Tracę już energię do życia. Wczoraj od rana pucowałam pokój u mojego chłopaka, myłam ubrudzone jak nie wiem okna i całą resztę, męczyłam się godzinę z cholernymi firanami, robiłam to od godz 10 do 15 prawie - sama z własnej woli chcąc sprawić mu przyjemność. Później ugotowałam mu tak jak chciał pyszny obiad i co ? przyszedł do mnie z pretensjami że wydzwaniam a chciałam jedynie zapytać kiedy będzie - w ogóle się nie ucieszył co więcej nawet nie podziękował, nie przytulił - dopiero gdy powiedziałam. Zero jakiej kolwiek ludzkiej wdzięczności tym bardziej do swojej dziewczyny. Laski dlaczego tak jest że im więcej się staram tym bardziej on tego nie docenia ? dodam, że nie mieszkamy razem tak więc to nie należy do moich obowiązków zrobiłam to tylko dlatego że myślałam, że się ucieszy - wcześniej tak bylo , dziękował mi i wgl a teraz nawet na Kocham cię odpowiada inaczej niż zwykle, sam tego już nie mówi. Może mu spowszedniało nie wiem,

Eukaliptusek1994 napisał(a):

chcę ratować ten związek ;(

Ręce mi opadły wzdłuż ciała aż do stóp.
Chcesz ratować? To opuść go na jeden chociaż dzień! Niech zdąży zatęsknić! Nie mamuśkuj mu, bo jedną matkę już ma!
 Pomijam już moje prywatne zdanie, że tu nie ma co ratować.
Pasek wagi

Eukaliptusek1994 napisał(a):

chcę ratować ten związek ;(


Ten zwiazek przetrwa tylko wtedy, kiedy bedzie tak jak jest.
On najwyrazniej nie chce sie zmienic (w sumie to go rozumiem, bo po co - wszystko mu podkladasz pod nos, a nawet kiedy sie poklocicie, jestes przy nim nastepnego dnia i gotujesz obiadki... wygodne ma zycie, wiec po co to zmieniac?)
Ty mu matkujesz, nawet jak sie poklocicie.

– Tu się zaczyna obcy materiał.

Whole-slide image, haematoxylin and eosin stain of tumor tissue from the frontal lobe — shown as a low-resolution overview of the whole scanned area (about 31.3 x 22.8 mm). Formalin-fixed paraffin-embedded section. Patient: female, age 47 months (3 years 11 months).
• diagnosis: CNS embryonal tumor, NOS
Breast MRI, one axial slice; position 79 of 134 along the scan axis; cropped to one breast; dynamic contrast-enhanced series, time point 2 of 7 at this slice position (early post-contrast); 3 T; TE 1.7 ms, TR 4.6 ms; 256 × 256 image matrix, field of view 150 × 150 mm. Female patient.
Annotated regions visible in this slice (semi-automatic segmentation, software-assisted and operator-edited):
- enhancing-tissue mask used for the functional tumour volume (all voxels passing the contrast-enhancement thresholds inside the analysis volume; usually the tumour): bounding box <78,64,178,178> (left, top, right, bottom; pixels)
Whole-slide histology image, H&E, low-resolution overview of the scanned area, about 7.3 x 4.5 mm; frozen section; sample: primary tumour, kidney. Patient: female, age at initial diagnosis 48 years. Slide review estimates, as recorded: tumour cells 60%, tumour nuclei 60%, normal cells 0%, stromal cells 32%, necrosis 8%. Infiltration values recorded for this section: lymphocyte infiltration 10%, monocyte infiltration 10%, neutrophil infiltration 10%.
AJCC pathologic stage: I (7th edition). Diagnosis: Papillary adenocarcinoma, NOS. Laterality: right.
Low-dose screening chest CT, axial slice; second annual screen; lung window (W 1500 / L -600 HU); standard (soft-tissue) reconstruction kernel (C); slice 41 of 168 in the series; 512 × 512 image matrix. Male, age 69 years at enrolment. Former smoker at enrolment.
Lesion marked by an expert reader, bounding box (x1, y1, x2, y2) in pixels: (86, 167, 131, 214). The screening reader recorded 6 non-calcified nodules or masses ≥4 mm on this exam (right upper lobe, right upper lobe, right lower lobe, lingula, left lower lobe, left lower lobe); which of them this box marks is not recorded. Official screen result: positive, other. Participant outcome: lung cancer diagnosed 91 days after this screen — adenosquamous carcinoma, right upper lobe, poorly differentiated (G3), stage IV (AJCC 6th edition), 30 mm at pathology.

Nie rozumiem, czemu chcesz ratowac ten zwiazek?
Mozesz z czystym sumieniem powiedziec, ze jestes szczesliwa?

myszkimama napisał(a):

Eukaliptusek1994 napisał(a):

chcę ratować ten związek ;(
Ręce mi opadły wzdłuż ciała aż do stóp.Chcesz ratować? To opuść go na jeden chociaż dzień! Niech zdąży zatęsknić! Nie mamuśkuj mu, bo jedną matkę już ma! Pomijam już moje prywatne zdanie, że tu nie ma co ratować.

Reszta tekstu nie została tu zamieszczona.